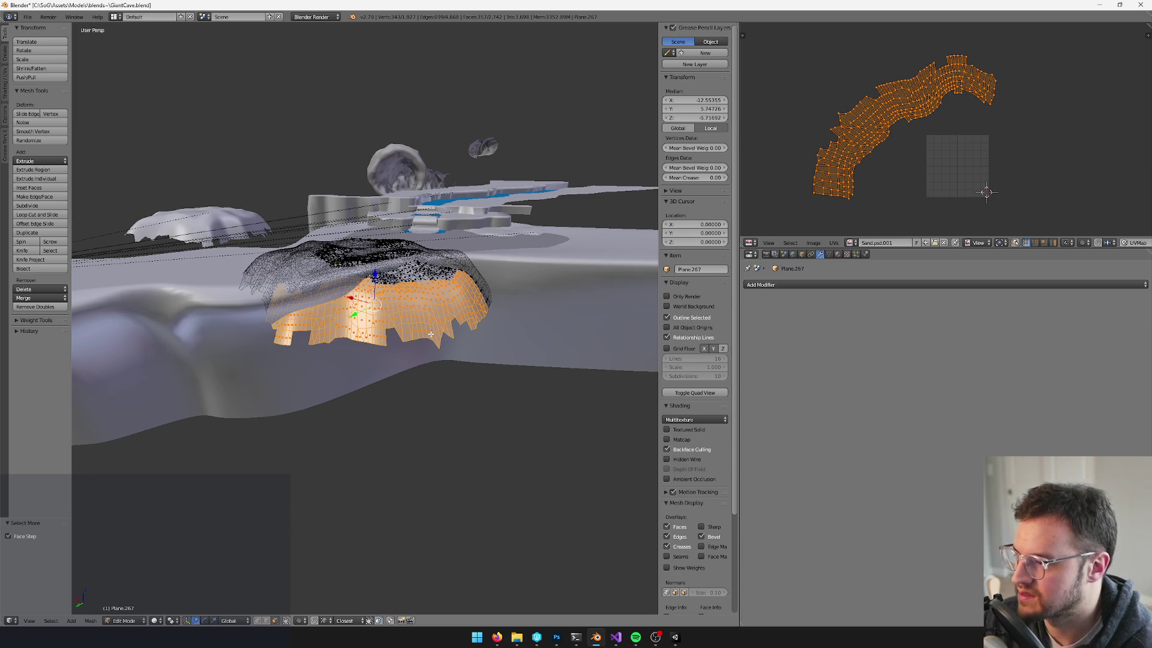
{"action": "scroll", "coordinate": [431, 334], "scroll_direction": "up", "scroll_amount": 5}
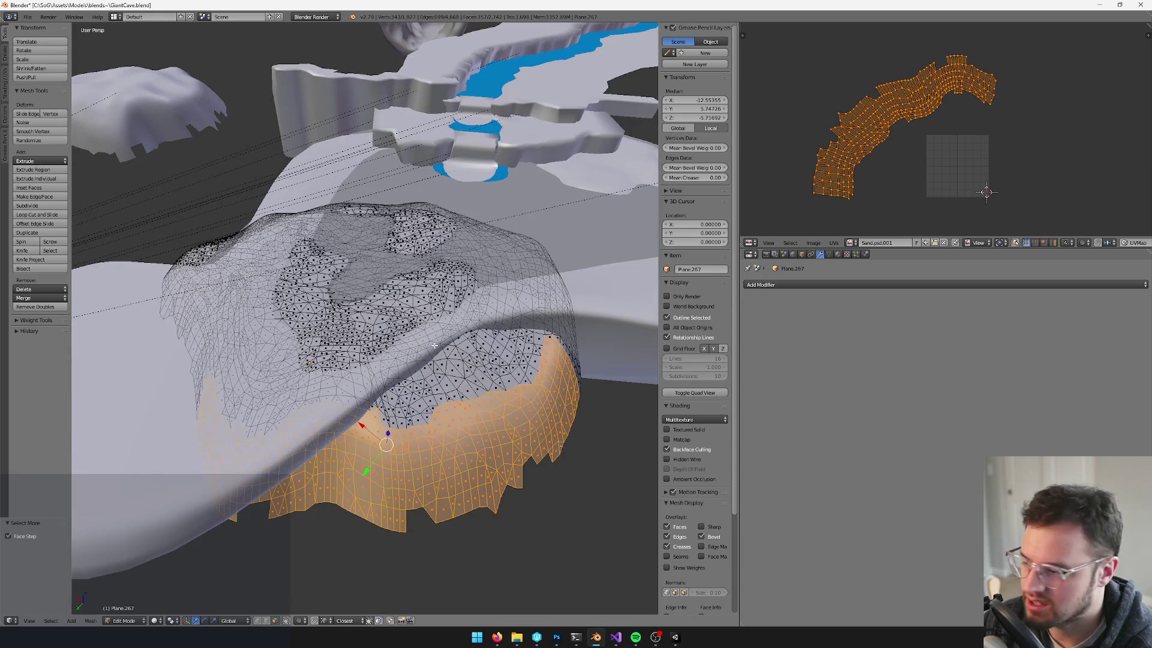
{"action": "key", "text": "ctrl+KP_Add"}
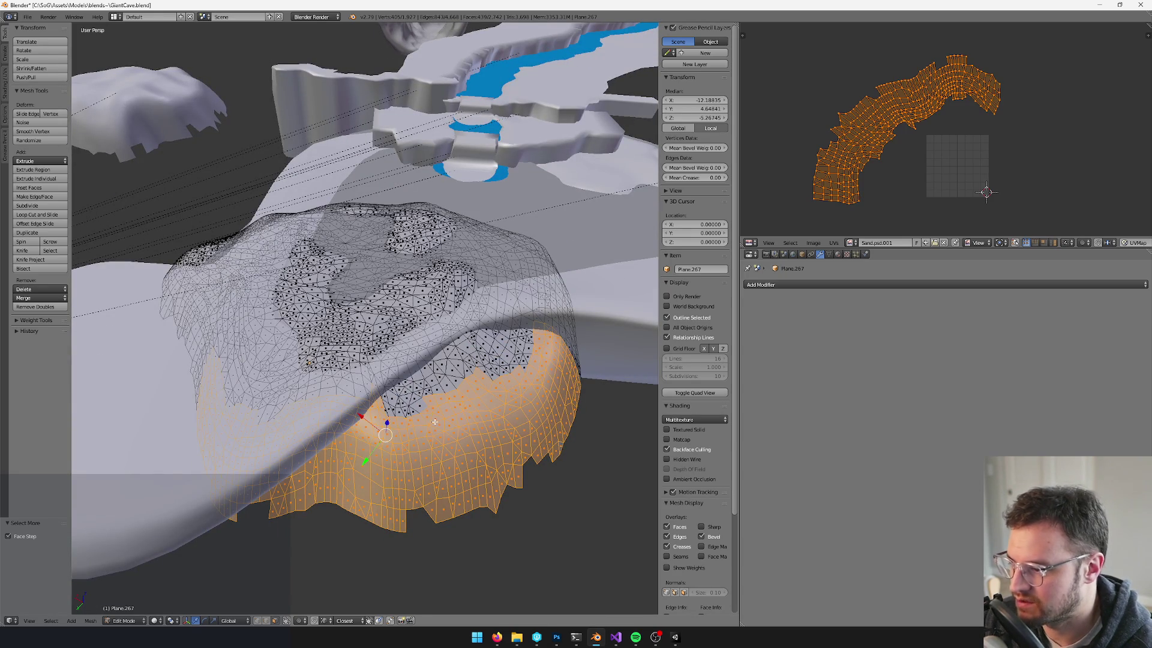
Box-select extra face blocks along the top of the selection
{"action": "right_click", "coordinate": [384, 390], "text": "ctrl"}
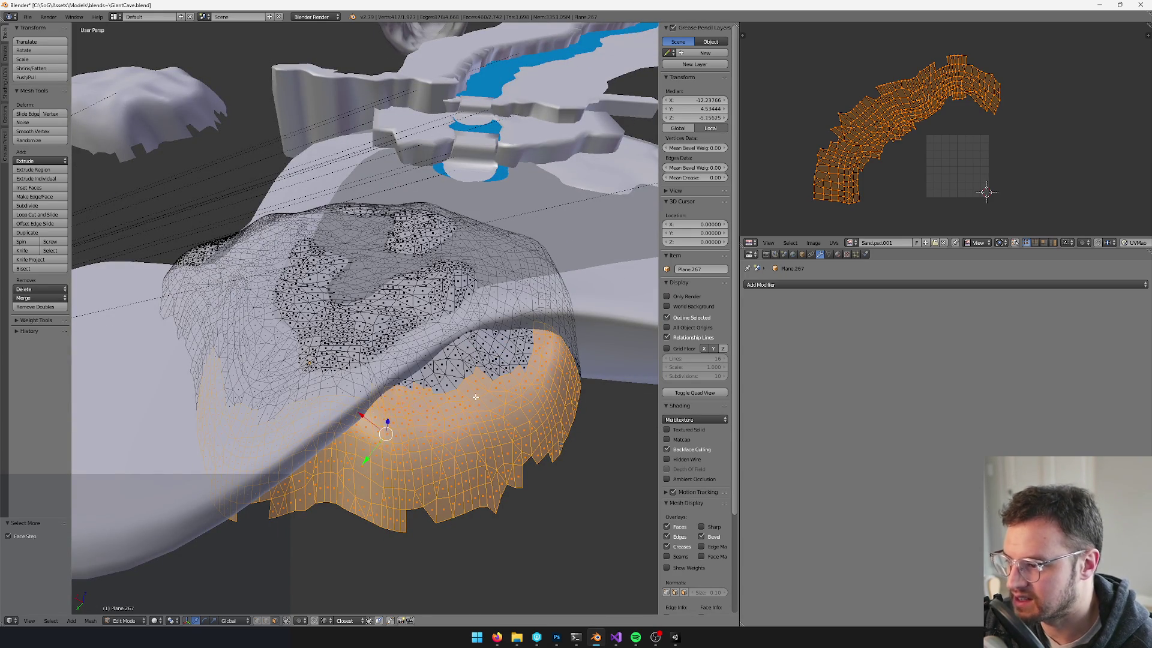
{"action": "left_click_drag", "start_coordinate": [414, 378], "coordinate": [414, 378]}
{"action": "key", "text": "b"}
{"action": "left_click_drag", "start_coordinate": [492, 391], "coordinate": [408, 348]}
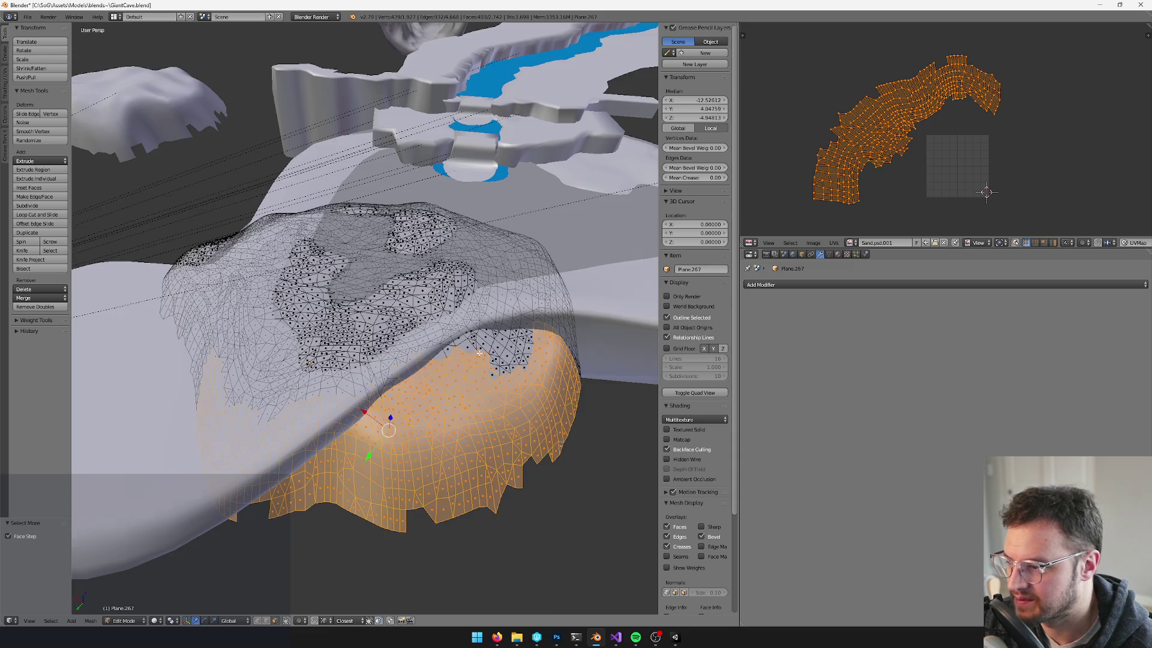
{"action": "scroll", "coordinate": [492, 391], "scroll_direction": "up", "scroll_amount": 1}
{"action": "key", "text": "b"}
{"action": "mouse_move", "coordinate": [511, 430]}
{"action": "left_mouse_down"}
{"action": "mouse_move", "coordinate": [426, 379]}
{"action": "mouse_move", "coordinate": [483, 371]}
{"action": "mouse_move", "coordinate": [444, 367]}
{"action": "left_mouse_up"}
Delete the selected lower faces, then a further box-selected patch
{"action": "key", "text": "b"}
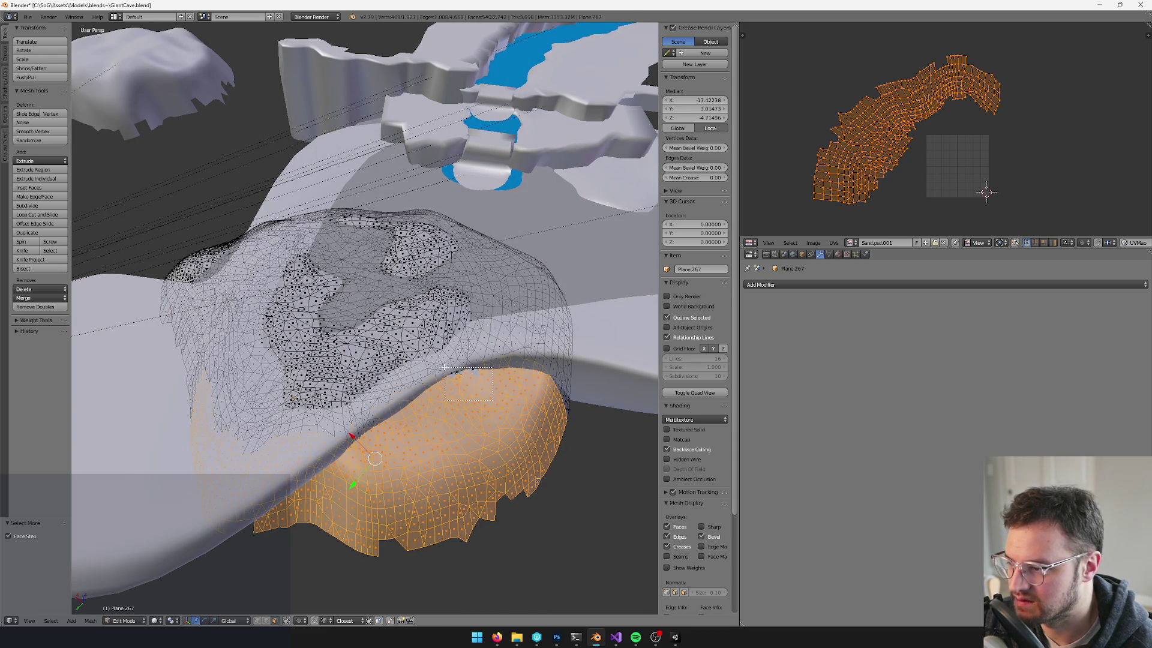
{"action": "key", "text": "x"}
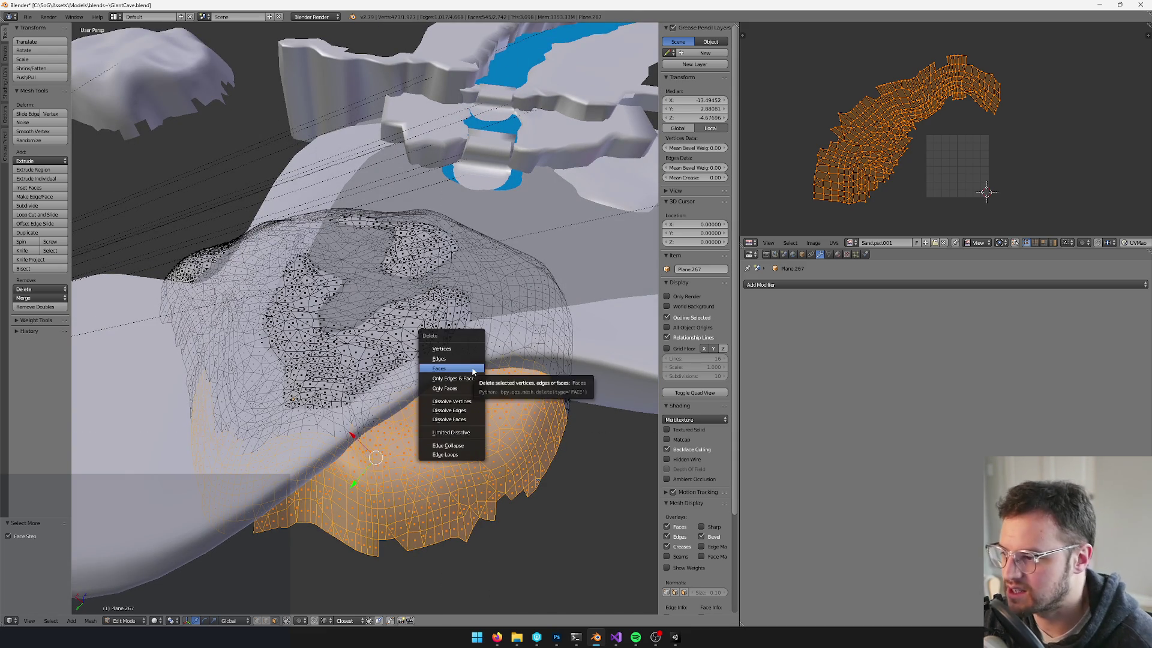
{"action": "left_click", "coordinate": [473, 374]}
{"action": "mouse_move", "coordinate": [425, 369]}
{"action": "left_mouse_down"}
{"action": "mouse_move", "coordinate": [558, 372]}
{"action": "mouse_move", "coordinate": [471, 404]}
{"action": "mouse_move", "coordinate": [466, 426]}
{"action": "mouse_move", "coordinate": [368, 352]}
{"action": "left_mouse_up"}
{"action": "key", "text": "b"}
{"action": "key", "text": "x"}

+---+

→ **AIM OF THE TASK**: Set down the material above as is, without any pictures.

→ **ANSWER TO THE EXERCISE**:
{"action": "scroll", "coordinate": [431, 334], "scroll_direction": "up", "scroll_amount": 5}
{"action": "key", "text": "ctrl+KP_Add"}
Box-select extra face blocks along the top of the selection
{"action": "right_click", "coordinate": [384, 390], "text": "ctrl"}
{"action": "left_click_drag", "start_coordinate": [414, 378], "coordinate": [414, 378]}
{"action": "key", "text": "b"}
{"action": "left_click_drag", "start_coordinate": [492, 391], "coordinate": [408, 348]}
{"action": "scroll", "coordinate": [492, 391], "scroll_direction": "up", "scroll_amount": 1}
{"action": "key", "text": "b"}
{"action": "mouse_move", "coordinate": [511, 430]}
{"action": "left_mouse_down"}
{"action": "mouse_move", "coordinate": [426, 379]}
{"action": "mouse_move", "coordinate": [483, 371]}
{"action": "mouse_move", "coordinate": [444, 367]}
{"action": "left_mouse_up"}
Delete the selected lower faces, then a further box-selected patch
{"action": "key", "text": "b"}
{"action": "key", "text": "x"}
{"action": "left_click", "coordinate": [473, 374]}
{"action": "mouse_move", "coordinate": [425, 369]}
{"action": "left_mouse_down"}
{"action": "mouse_move", "coordinate": [558, 372]}
{"action": "mouse_move", "coordinate": [471, 404]}
{"action": "mouse_move", "coordinate": [466, 426]}
{"action": "mouse_move", "coordinate": [368, 352]}
{"action": "left_mouse_up"}
{"action": "key", "text": "b"}
{"action": "key", "text": "x"}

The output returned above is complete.